A-69-year-old woman with metabolic syndrome was referred for emergency coronary angiography with chest pain, signs of left ventricular decompensation, elevated high-sensitivity cardiac troponin T (3686 ng/l, norm < 14 ng/l) and inferolateral ST-segment elevations. Apart from the acute chest pain itself no further emotional or physical stress factors could be identified.

Coronary angiography revealed a 1-vessel coronary artery disease with a distally occluded right posterolateral branch (Panel 1a, 1b, Supplement Video S1) and elevated left ventricular end-diastolic pressure of 34 mmHg. Considering the tortuosity and small vessel diameter, the patient was treated conservatively with dual antiplatelet therapy. Echocardiography showed severely depressed ejection fraction with akinesia of the apical two thirds of the myocardium with basal hyperkinesia. Cardiovascular magnetic resonance (CMR) imaging showed evidence of a focal acute transmural inferolateral midventricular myocardial infarction (Panel 2a, 2b) as well as a myocardial oedema of the akinetic apical two thirds of the myocardium (Panel 3a, 3b and 4a-d, Supplement Video S2). The findings of the patient were interpreted as concurrent Takotsubo syndrome (TTS) and acute myocardial infarction.

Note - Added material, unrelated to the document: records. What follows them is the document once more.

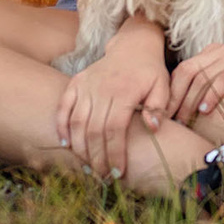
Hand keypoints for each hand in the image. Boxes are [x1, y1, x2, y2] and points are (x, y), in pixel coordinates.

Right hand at [55, 28, 169, 179]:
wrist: (132, 46)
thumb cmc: (150, 72)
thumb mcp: (163, 86)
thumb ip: (159, 107)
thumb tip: (152, 128)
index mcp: (125, 90)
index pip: (115, 128)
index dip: (115, 153)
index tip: (118, 172)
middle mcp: (102, 88)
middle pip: (94, 130)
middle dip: (97, 157)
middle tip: (103, 177)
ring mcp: (86, 85)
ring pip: (77, 122)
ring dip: (80, 148)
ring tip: (88, 167)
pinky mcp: (76, 83)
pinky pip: (63, 107)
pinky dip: (61, 127)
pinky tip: (66, 145)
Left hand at [168, 44, 223, 127]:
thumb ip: (207, 87)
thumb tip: (180, 114)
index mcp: (211, 52)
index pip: (182, 70)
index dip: (170, 93)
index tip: (164, 115)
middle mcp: (220, 50)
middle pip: (187, 71)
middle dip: (176, 98)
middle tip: (172, 121)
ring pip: (202, 76)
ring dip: (190, 101)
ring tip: (186, 120)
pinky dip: (212, 95)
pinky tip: (205, 110)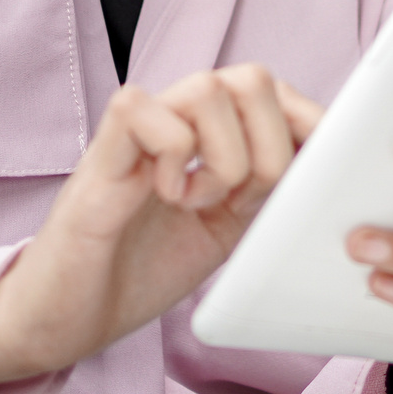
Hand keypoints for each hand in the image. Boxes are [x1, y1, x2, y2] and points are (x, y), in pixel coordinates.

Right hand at [0, 63, 321, 385]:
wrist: (69, 315)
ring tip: (199, 201)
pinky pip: (148, 111)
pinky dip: (173, 159)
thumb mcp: (227, 230)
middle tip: (242, 199)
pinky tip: (162, 194)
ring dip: (223, 156)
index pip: (274, 92)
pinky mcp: (101, 150)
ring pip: (208, 89)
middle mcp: (177, 120)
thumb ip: (266, 192)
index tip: (315, 172)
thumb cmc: (140, 269)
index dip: (307, 123)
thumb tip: (323, 166)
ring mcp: (137, 130)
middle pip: (252, 78)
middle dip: (270, 147)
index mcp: (211, 136)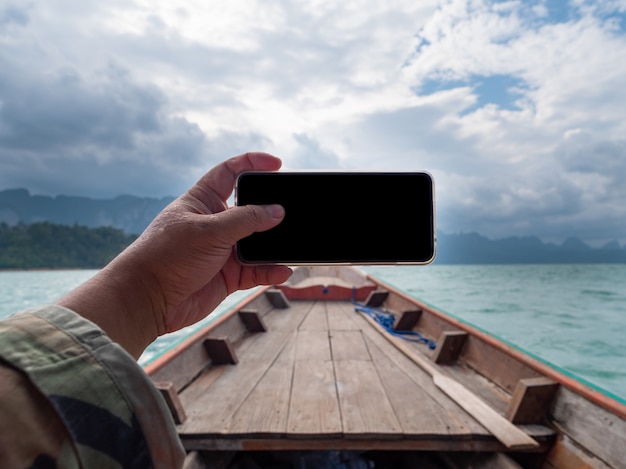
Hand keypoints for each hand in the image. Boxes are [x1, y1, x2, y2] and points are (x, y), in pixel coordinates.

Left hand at [56, 152, 291, 357]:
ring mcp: (222, 250)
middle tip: (291, 211)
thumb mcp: (209, 231)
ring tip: (290, 245)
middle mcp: (215, 223)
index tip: (276, 164)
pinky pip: (256, 271)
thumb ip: (246, 220)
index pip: (230, 172)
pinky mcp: (228, 276)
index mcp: (203, 200)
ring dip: (273, 246)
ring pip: (257, 243)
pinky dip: (270, 271)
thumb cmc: (167, 256)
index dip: (252, 163)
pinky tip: (282, 272)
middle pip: (250, 209)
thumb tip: (277, 211)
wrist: (147, 299)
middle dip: (271, 210)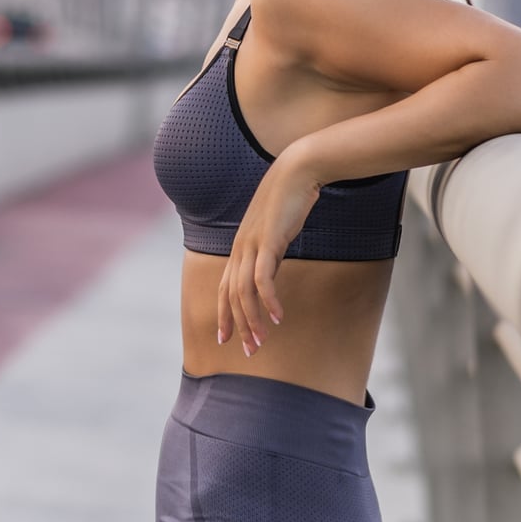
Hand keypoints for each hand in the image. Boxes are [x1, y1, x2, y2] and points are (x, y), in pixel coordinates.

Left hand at [218, 149, 322, 356]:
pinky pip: (263, 278)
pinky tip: (277, 317)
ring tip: (261, 341)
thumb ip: (270, 252)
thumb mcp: (276, 232)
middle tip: (249, 351)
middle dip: (238, 326)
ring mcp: (251, 244)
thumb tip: (271, 271)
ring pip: (243, 291)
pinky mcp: (268, 241)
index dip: (224, 314)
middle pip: (231, 295)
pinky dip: (268, 301)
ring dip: (252, 319)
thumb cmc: (290, 200)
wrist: (297, 170)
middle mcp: (240, 248)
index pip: (225, 287)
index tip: (226, 338)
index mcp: (241, 247)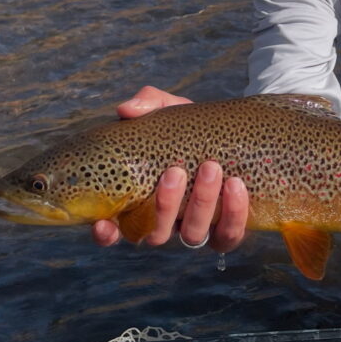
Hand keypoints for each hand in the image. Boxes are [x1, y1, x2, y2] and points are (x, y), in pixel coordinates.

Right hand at [91, 87, 249, 251]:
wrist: (233, 130)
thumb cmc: (188, 126)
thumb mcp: (168, 110)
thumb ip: (147, 105)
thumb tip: (126, 108)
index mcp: (141, 200)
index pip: (112, 230)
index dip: (105, 234)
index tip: (104, 223)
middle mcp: (166, 221)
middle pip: (156, 234)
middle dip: (165, 207)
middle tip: (176, 171)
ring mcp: (195, 227)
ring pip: (192, 234)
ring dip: (201, 204)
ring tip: (211, 168)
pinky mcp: (227, 230)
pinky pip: (228, 235)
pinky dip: (233, 213)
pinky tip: (236, 186)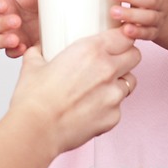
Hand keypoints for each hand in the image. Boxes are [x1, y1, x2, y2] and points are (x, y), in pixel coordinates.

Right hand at [0, 0, 38, 57]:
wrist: (58, 14)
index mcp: (3, 3)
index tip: (3, 6)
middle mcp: (4, 19)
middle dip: (2, 24)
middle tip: (16, 21)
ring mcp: (10, 33)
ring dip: (4, 40)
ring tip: (16, 38)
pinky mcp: (19, 45)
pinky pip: (11, 52)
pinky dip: (15, 51)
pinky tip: (23, 47)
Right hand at [10, 28, 140, 153]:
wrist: (35, 131)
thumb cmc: (35, 99)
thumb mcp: (33, 65)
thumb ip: (39, 52)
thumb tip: (37, 49)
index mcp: (91, 50)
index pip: (124, 36)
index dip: (123, 37)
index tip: (119, 39)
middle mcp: (107, 69)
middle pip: (135, 55)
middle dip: (127, 56)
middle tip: (115, 60)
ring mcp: (113, 94)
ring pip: (130, 81)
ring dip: (120, 81)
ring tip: (103, 86)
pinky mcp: (113, 117)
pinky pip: (119, 107)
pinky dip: (109, 106)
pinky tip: (92, 108)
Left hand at [110, 0, 167, 39]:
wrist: (164, 15)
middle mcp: (161, 2)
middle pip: (151, 0)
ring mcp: (158, 18)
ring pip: (148, 18)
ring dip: (131, 15)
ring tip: (114, 13)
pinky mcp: (153, 32)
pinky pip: (148, 34)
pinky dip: (137, 33)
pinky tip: (125, 31)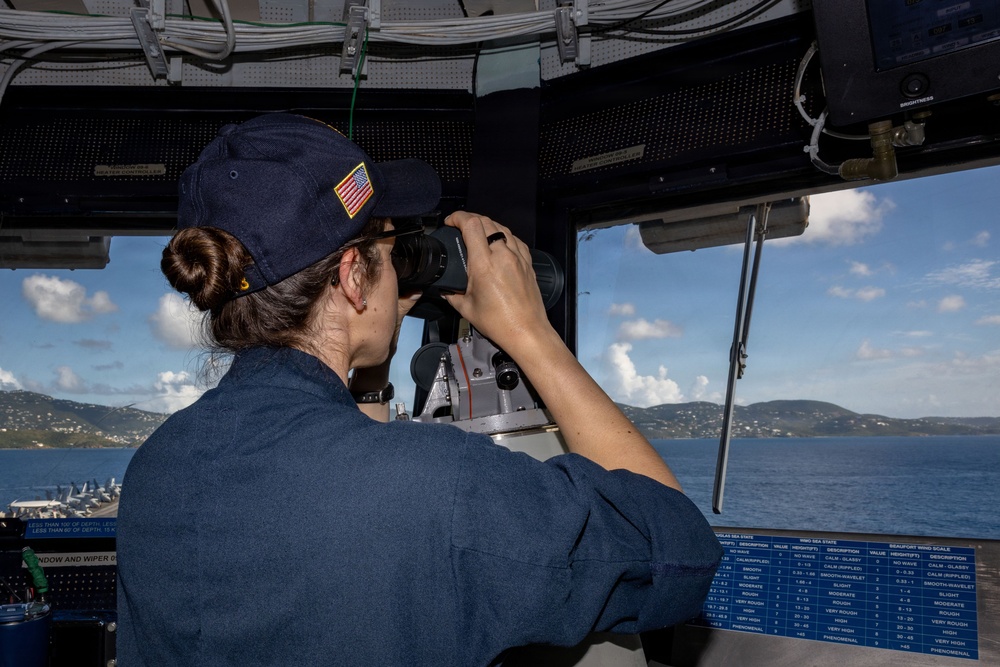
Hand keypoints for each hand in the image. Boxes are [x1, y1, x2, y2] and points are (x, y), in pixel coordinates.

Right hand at [440, 211, 552, 357]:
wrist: (526, 331)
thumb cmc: (499, 323)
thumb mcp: (465, 308)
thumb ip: (450, 293)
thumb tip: (444, 286)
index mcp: (485, 265)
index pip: (471, 225)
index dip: (458, 217)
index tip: (451, 221)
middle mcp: (503, 256)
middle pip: (486, 221)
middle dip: (470, 218)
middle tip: (459, 226)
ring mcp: (518, 258)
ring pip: (502, 227)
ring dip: (487, 225)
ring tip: (477, 232)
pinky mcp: (528, 263)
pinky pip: (515, 239)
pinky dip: (503, 235)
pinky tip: (497, 243)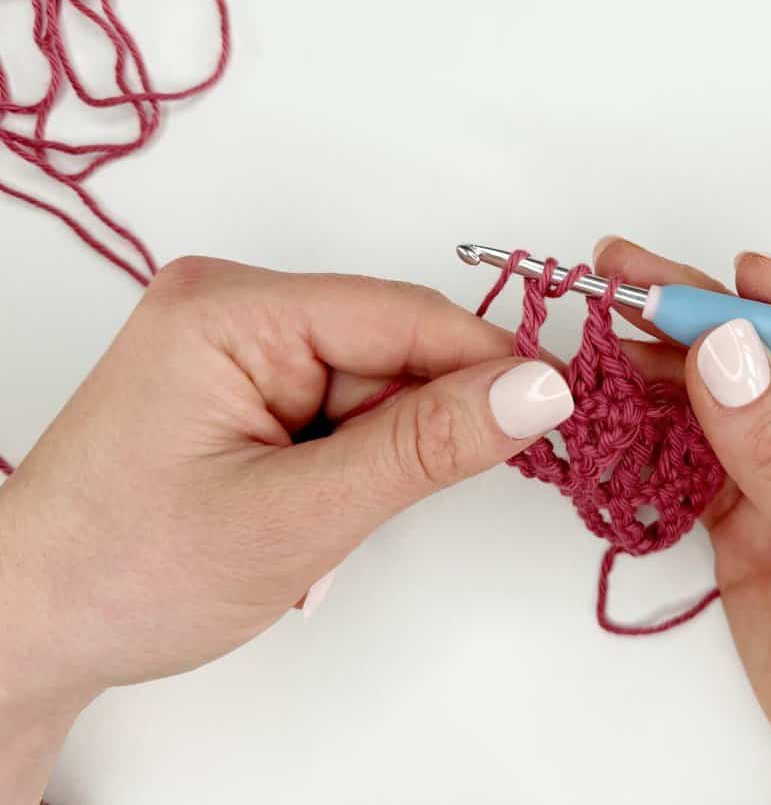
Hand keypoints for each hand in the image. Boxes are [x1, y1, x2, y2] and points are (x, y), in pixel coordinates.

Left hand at [0, 257, 573, 803]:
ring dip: (371, 464)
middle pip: (392, 351)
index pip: (405, 314)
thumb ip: (426, 447)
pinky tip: (301, 514)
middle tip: (368, 514)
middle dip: (406, 437)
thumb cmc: (125, 574)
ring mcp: (236, 345)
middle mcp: (234, 307)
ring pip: (373, 389)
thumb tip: (537, 390)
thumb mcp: (298, 515)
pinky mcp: (243, 383)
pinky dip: (344, 468)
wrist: (33, 629)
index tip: (551, 417)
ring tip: (312, 529)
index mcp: (231, 309)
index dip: (487, 367)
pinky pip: (339, 410)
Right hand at [594, 239, 770, 804]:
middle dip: (717, 305)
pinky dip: (648, 418)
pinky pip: (692, 444)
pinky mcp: (747, 511)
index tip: (754, 289)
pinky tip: (609, 393)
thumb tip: (724, 351)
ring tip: (598, 317)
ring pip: (732, 383)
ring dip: (667, 351)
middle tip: (630, 277)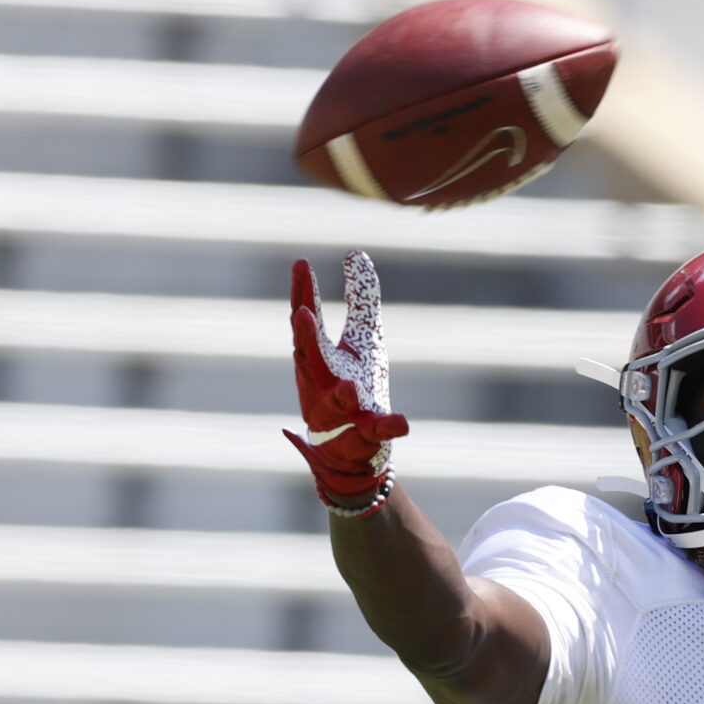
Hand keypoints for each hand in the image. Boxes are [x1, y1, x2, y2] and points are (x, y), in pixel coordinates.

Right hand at [284, 251, 408, 513]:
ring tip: (350, 385)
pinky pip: (374, 433)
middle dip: (304, 338)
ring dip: (340, 393)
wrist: (351, 450)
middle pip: (308, 359)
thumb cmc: (353, 383)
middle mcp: (321, 383)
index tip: (302, 264)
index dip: (303, 293)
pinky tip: (402, 422)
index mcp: (318, 356)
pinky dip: (387, 427)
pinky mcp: (362, 438)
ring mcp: (339, 414)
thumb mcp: (362, 339)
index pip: (306, 321)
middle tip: (300, 314)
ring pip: (334, 403)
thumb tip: (355, 253)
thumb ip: (360, 299)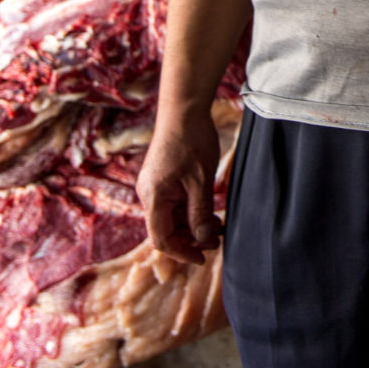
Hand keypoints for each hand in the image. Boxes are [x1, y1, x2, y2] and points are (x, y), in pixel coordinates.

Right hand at [137, 106, 224, 264]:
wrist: (183, 109)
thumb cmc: (192, 141)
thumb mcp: (201, 181)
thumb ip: (200, 213)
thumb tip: (203, 241)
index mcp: (154, 197)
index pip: (162, 238)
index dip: (182, 252)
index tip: (203, 258)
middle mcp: (149, 194)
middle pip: (166, 229)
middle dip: (191, 239)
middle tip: (217, 240)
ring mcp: (155, 186)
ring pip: (172, 217)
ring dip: (193, 225)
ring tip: (218, 227)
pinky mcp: (163, 179)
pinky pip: (174, 204)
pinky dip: (191, 211)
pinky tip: (210, 211)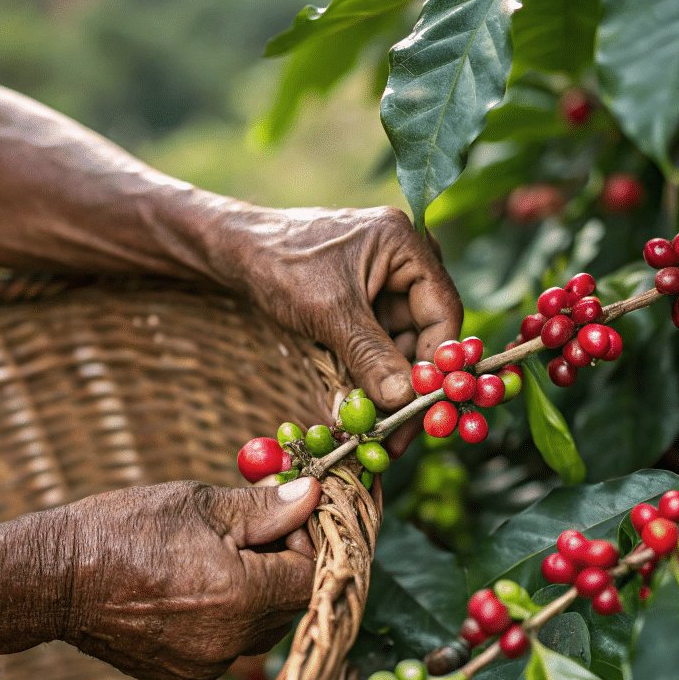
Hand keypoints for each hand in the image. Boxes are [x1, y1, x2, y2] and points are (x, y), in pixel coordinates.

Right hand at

Two months later, left-ventricular global systolic function completely normalized, myocardial oedema as well as apical ballooning resolved (Supplement Panel S1a-b, S2a-d, Supplement Video S3). Furthermore, wall thinning with dyskinesia developed of the transmurally infarcted inferolateral midventricular segment (Supplement Panel S3a-b) (Fig. 1).

Fig. 1
figure 1

1a – RAO caudal view of the left anterior desending and circumflex artery; 1b – RAO cranial view of the right coronary artery with occluded distal right posterolateral branch (yellow arrow); 2a/b – Cardiovascular Magnetic Resonance (CMR) imaging with evidence of a focal acute transmural inferolateral midventricular myocardial infarction (2a: Late Gadolinium Enhancement; 2b: T1 post-contrast Map); 3a and 3b – CMR T2 map showing myocardial oedema of the apical two thirds of the myocardium; 4a–d –four chamber view cine images in diastole (4a) and apical ballooning in systole (4b); two chamber view cine images in diastole (4c) with apical ballooning in systole (4d) 

Discussion

Acute coronary syndrome (ACS) is still widely regarded as an exclusion criterion of TTS and discrimination between them can sometimes be challenging. Although, concomitant coronary artery disease in TTS is known to be present in around 10–29% of cases, patients with concurrent TTS and acute obstructive CAD are often misdiagnosed as classical ACS [1] since presence of ACS is still widely regarded as an exclusion criterion for TTS.

A multimodality imaging approach including CMR should be considered when coronary angiography findings do not match with ventriculography or echocardiography. The presence of myocardial infarction should not exclude TTS per se but ACS may occasionally trigger - rather than exclude TTS, as recently outlined in the latest consensus paper on TTS [2].